+++ 出典 +++

撮影スケジュールは列車の時間に合わせて組むので、街での撮影はどうしても時間が限られる。今日の午後はウォーナンブール駅から列車に乗るので、もし午前中に動物に出会えなければ諦めるしかない。朝、どうか見られますように…と祈りながら車で向かった。駐車場に着いたその瞬間「わ!いた!」とドライバーが声をあげる。えー!早すぎる!急いで機材をもって降りると、ちょうどコアラが木から木へ移ろうと地面を移動しているところだった。コアラはあっという間にユーカリの木にスイスイのぼり、気づいたら上のほうだ。筋肉がすごい。食事もしているようだが、葉っぱに隠れよく見えない。そして気づけば寝ていた。そんなコアラの様子をどうにか撮影できてほっとする。よく見ると向かいの木にもいる!あれ、この木にも!みんな寝ている!コアラは1日20時間くらい寝るらしい。朝の活動時間に訪れたといっても、あと何秒か遅れていたら動いているコアラには出会えなかったかもしれない…。
それにしても立派なユーカリの木がたくさんだ。駐車場近くの看板にタワーヒルの説明があったので読んでみると、イギリス統治時代の1892年に国立公園に指定されるが、保全のための管理がされず荒れ果ててしまったらしい。1950年代から、ボランティアによって30万本以上の木や植物が植えられ再び動物が住める場所に復活させたのだ。なるほど、コアラがここまで集まった理由は、計画的にユーカリの木をたくさん植えたからかもしれない。
看板には30分~1時間のハイキングコースもいくつか載っており、他の動物を探すために丘の上まで登ってみた。カンガルーも探したがこの日はいなかった。でも、かわいいエミューをたくさん撮影できて大満足。コーディネーターは「ぜひハリモグラも見てほしかったなあ」と言いながら少し悔しそうに車に乗り込む。ハリモグラは、卵を産む非常に珍しい哺乳類。なかなか見かけないが、とてもかわいいらしい。タワーヒルの出口に近づいたとき、コーディネーターが声をあげた。「あっ!ハリモグラ!」えー!急いで降りると道路わきの木の近くでのそのそ歩いているハリモグラがいた。なんてラッキーな1日だろう!オーストラリアならではのかわいくて珍しい野生動物の魅力が伝わる回が放送できそうだ。

+++ 入力データ +++

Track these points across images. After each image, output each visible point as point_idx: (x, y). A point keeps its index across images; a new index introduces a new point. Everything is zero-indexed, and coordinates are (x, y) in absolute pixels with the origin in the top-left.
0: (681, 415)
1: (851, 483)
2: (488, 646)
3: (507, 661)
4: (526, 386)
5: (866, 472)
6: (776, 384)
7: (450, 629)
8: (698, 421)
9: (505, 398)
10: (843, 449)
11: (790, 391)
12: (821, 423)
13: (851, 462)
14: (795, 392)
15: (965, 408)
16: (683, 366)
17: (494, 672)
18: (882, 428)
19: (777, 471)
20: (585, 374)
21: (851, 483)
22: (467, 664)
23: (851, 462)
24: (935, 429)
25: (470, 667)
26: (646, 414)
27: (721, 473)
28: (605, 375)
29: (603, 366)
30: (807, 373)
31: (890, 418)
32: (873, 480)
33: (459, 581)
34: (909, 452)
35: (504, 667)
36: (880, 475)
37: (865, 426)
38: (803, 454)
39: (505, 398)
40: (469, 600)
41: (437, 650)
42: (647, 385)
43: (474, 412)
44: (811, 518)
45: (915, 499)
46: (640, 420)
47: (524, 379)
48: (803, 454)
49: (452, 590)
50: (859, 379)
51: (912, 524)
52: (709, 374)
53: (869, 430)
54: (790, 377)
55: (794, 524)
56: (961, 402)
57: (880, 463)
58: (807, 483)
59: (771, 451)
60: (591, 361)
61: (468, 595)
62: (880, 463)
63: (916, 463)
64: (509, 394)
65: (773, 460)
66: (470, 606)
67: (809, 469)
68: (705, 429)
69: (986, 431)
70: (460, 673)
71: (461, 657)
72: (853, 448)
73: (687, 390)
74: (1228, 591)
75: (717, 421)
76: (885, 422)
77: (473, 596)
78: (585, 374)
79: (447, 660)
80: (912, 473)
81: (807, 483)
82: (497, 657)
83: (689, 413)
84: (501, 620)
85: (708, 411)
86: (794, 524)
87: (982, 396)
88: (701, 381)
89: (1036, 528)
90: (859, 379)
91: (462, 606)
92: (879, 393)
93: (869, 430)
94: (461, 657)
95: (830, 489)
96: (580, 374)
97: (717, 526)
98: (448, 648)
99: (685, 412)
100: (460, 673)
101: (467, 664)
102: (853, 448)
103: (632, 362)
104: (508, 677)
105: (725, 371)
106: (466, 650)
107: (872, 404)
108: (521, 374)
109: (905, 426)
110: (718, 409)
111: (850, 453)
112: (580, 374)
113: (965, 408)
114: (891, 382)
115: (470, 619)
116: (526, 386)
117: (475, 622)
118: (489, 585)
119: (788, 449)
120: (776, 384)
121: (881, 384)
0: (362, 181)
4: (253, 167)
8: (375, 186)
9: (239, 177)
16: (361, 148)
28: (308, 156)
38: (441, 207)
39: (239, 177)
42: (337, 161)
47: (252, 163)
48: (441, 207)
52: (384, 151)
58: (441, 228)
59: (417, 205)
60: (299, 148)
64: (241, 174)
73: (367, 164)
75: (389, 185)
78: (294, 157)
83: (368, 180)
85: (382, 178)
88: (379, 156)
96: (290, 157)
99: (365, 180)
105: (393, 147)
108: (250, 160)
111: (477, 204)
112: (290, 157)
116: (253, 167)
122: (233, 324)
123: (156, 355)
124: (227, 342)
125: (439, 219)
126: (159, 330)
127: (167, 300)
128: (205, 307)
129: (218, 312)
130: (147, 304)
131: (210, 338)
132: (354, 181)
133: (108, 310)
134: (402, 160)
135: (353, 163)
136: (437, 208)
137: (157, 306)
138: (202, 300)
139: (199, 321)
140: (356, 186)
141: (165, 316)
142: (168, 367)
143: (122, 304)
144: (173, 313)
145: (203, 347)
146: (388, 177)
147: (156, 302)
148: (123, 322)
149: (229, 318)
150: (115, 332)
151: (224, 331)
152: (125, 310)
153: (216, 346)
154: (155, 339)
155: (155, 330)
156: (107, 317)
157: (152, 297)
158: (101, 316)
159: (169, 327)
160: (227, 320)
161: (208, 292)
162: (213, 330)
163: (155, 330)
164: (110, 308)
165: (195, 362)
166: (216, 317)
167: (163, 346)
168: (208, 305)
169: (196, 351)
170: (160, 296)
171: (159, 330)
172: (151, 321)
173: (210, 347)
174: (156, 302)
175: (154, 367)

+++

**作業指示**
a: 出典によると、タワーヒルが国立公園に指定されたのは何年ですか?
b: レコードの先頭の行から「69: (986, 431)」を含む行までの部分を、「point_idx」を「point_id」に置き換えて書き直してください。ほかは一切変えないでください。
これらのレコードは出典とは何の関係もありません。

**演習結果**
a: 1892年です。

b:
Track these points across images. After each image, output each visible point as point_id: (x, y). A point keeps its index across images; a new index introduces a new point. Everything is zero-indexed, and coordinates are (x, y) in absolute pixels with the origin in the top-left.
0: (681, 415)
1: (851, 483)
2: (488, 646)
3: (507, 661)
4: (526, 386)
5: (866, 472)
6: (776, 384)
7: (450, 629)
8: (698, 421)
9: (505, 398)
10: (843, 449)
11: (790, 391)
12: (821, 423)
13: (851, 462)
14: (795, 392)
15: (965, 408)
16: (683, 366)
17: (494, 672)
18: (882, 428)
19: (777, 471)
20: (585, 374)
21: (851, 483)
22: (467, 664)
23: (851, 462)
24: (935, 429)
25: (470, 667)
26: (646, 414)
27: (721, 473)
28: (605, 375)
29: (603, 366)
30: (807, 373)
31: (890, 418)
32: (873, 480)
33: (459, 581)
34: (909, 452)
35: (504, 667)
36: (880, 475)
37: (865, 426)
38: (803, 454)
39: (505, 398)
40: (469, 600)
41: (437, 650)
42: (647, 385)
43: (474, 412)
44: (811, 518)
45: (915, 499)
46: (640, 420)
47: (524, 379)
48: (803, 454)
49: (452, 590)
50: (859, 379)
51: (912, 524)
52: (709, 374)
53: (869, 430)
54: (790, 377)
55: (794, 524)
56: (961, 402)
57: (880, 463)
58: (807, 483)
59: (771, 451)
60: (591, 361)
61: (468, 595)
62: (880, 463)
63: (916, 463)
64: (509, 394)
65: (773, 460)
66: (470, 606)
67: (809, 469)
68: (705, 429)
69: (986, 431)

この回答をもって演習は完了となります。